THE TASK ▸
In the entries below, which lines run from the one containing "the person sitting on rock at (474,196) 26.58" to the one containing "red leash, 9.57"? Copy exactly those lines, ends included, and no others.
─── MATERIAL PROVIDED
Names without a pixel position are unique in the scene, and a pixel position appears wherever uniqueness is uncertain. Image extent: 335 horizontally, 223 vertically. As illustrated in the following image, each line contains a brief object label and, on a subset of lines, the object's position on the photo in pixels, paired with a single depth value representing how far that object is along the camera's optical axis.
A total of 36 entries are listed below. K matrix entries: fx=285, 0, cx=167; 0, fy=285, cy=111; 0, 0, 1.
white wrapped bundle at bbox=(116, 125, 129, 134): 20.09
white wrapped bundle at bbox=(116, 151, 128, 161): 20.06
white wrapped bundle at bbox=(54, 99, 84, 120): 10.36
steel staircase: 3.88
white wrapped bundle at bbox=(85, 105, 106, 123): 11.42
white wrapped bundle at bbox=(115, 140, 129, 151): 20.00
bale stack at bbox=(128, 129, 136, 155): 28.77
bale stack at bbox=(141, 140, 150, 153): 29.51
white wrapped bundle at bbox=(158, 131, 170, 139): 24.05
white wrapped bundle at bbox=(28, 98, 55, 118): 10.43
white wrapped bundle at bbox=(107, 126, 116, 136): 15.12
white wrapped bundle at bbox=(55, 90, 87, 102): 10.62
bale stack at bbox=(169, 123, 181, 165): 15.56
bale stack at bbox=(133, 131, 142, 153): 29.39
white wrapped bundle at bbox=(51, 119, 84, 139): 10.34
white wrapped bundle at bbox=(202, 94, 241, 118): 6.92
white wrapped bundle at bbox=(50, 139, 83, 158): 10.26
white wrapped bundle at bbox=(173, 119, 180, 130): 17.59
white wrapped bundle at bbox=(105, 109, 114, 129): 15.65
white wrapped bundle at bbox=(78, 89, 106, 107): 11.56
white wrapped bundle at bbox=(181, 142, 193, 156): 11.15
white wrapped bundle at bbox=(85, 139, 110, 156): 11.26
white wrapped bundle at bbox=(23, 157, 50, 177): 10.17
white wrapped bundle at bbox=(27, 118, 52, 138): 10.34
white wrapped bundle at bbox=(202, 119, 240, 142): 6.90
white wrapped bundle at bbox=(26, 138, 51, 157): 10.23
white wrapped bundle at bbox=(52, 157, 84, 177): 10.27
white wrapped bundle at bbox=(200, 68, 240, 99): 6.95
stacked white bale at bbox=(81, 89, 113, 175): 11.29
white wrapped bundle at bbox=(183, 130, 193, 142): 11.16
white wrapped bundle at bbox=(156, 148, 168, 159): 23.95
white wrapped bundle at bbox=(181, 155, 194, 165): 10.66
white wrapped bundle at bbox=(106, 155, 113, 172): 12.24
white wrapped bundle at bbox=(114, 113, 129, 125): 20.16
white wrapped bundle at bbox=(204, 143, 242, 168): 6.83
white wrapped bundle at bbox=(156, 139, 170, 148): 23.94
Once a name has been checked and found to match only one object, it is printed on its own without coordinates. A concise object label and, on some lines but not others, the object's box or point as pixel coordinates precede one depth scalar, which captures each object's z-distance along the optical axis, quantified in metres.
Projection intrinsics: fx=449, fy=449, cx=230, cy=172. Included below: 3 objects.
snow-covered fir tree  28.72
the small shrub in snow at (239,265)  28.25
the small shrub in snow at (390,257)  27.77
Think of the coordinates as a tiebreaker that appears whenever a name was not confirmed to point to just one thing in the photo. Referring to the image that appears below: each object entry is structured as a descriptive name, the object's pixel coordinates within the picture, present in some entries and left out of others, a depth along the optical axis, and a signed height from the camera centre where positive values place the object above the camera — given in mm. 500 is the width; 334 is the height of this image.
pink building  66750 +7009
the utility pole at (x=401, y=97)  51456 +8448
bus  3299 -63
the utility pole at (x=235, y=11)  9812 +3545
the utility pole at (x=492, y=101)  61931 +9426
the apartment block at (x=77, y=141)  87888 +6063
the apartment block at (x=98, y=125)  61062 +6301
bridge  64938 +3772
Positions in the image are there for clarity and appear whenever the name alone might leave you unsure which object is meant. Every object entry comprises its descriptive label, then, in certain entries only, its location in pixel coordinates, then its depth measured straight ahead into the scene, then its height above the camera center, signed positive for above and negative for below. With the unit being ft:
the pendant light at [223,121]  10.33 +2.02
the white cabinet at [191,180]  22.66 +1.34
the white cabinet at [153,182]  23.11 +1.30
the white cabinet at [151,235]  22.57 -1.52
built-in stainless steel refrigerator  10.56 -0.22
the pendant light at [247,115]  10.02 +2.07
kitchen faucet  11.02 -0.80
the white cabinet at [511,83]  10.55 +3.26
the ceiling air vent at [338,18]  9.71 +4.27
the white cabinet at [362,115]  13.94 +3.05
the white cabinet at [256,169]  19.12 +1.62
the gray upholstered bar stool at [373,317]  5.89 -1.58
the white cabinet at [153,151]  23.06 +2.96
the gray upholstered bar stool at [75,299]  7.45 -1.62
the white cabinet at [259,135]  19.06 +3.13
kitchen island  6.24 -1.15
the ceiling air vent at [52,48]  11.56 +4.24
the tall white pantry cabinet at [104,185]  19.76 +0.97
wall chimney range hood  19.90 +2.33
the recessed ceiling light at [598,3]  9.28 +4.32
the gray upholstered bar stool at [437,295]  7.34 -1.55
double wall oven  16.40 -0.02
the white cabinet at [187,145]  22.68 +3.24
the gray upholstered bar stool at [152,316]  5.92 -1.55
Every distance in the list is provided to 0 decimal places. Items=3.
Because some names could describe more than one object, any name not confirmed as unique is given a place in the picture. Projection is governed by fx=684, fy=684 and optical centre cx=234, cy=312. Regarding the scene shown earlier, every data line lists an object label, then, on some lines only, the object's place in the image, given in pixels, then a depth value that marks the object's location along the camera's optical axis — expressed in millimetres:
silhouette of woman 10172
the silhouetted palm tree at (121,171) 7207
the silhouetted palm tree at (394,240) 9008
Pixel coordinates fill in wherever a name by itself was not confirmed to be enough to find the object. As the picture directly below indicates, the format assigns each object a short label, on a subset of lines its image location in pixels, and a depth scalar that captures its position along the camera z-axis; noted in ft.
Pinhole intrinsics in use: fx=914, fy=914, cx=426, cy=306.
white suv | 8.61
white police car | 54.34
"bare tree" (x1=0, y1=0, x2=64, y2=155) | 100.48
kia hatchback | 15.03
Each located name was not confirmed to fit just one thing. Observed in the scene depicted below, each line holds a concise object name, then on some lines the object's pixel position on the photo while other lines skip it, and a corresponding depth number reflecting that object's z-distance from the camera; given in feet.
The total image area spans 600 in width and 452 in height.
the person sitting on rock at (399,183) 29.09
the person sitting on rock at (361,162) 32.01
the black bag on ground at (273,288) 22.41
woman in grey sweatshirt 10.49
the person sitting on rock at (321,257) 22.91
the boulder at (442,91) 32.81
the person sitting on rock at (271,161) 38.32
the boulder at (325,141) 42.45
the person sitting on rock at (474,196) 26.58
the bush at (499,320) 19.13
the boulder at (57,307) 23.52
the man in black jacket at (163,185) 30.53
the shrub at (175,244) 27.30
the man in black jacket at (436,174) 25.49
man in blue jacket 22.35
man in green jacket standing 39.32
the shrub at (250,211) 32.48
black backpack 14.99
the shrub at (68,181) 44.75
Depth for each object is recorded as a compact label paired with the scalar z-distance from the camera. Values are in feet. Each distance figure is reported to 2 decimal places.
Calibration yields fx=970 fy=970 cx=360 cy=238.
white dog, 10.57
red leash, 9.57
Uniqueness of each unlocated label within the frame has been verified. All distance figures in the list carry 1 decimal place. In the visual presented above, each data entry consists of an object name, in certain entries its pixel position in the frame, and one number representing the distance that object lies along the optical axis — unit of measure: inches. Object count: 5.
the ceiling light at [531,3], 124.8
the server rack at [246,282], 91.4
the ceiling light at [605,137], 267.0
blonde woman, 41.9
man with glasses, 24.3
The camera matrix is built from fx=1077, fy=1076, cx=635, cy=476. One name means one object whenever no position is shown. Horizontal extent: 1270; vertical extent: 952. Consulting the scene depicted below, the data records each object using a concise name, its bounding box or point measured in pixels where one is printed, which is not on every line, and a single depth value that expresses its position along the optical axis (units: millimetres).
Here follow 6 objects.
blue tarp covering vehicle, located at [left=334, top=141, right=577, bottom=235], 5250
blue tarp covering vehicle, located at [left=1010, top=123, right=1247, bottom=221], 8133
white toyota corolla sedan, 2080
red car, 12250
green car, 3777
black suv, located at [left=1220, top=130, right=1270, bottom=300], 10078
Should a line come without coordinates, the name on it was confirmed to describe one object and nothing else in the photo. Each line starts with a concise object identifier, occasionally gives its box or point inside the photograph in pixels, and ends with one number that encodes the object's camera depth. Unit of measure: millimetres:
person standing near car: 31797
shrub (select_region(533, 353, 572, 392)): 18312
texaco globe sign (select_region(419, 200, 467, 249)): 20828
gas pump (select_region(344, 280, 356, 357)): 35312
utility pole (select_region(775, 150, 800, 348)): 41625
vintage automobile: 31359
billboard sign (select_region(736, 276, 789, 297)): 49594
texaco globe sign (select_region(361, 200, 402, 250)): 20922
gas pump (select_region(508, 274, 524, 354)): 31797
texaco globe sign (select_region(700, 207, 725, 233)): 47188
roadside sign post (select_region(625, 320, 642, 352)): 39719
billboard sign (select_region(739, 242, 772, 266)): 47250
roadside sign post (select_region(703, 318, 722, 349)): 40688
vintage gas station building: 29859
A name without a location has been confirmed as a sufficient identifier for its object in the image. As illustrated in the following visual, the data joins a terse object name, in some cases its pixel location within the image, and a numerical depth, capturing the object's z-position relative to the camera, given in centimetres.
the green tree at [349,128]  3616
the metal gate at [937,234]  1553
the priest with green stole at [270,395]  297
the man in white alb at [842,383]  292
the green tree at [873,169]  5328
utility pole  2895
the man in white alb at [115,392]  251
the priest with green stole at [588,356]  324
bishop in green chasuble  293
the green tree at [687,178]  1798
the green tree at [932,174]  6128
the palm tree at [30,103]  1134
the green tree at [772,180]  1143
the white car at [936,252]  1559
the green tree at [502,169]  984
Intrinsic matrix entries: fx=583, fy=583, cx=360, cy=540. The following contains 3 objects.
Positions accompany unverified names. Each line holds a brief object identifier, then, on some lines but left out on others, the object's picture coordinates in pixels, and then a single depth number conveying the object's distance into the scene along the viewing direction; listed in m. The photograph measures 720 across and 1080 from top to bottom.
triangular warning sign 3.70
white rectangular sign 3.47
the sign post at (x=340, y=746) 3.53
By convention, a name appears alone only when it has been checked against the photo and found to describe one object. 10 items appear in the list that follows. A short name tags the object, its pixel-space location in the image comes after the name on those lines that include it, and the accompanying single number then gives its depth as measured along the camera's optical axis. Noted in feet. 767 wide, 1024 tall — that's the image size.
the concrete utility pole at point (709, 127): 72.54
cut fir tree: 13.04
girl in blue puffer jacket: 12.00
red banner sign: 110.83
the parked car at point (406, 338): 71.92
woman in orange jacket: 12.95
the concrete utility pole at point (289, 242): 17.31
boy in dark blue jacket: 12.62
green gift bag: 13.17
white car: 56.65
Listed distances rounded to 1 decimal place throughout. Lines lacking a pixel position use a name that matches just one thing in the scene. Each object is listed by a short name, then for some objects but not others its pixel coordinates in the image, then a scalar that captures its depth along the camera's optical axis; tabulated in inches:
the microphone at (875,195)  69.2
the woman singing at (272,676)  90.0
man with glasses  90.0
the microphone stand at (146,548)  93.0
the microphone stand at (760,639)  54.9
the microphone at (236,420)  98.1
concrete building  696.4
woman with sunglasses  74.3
──────
RESULT OF THE TASK ▸
the person sitting on rock at (474,196) 26.58
the bush at (499,320) 19.13
the boulder at (57,307) 23.52
the man in black jacket at (163,185) 30.53
the shrub at (175,244) 27.30
the man in black jacket at (436,174) 25.49
man in blue jacket 22.35
man in green jacket standing 39.32
the shrub at (250,211) 32.48
black backpack 14.99
the shrub at (68,181) 44.75
Depth for each object is recorded as a compact label paired with the scalar z-distance from the camera. Values are in feet. Each distance figure is reported to 2 decimal places.
Calibration yields fx=970 fy=970 cx=360 cy=238.
white dog, 10.57
red leash, 9.57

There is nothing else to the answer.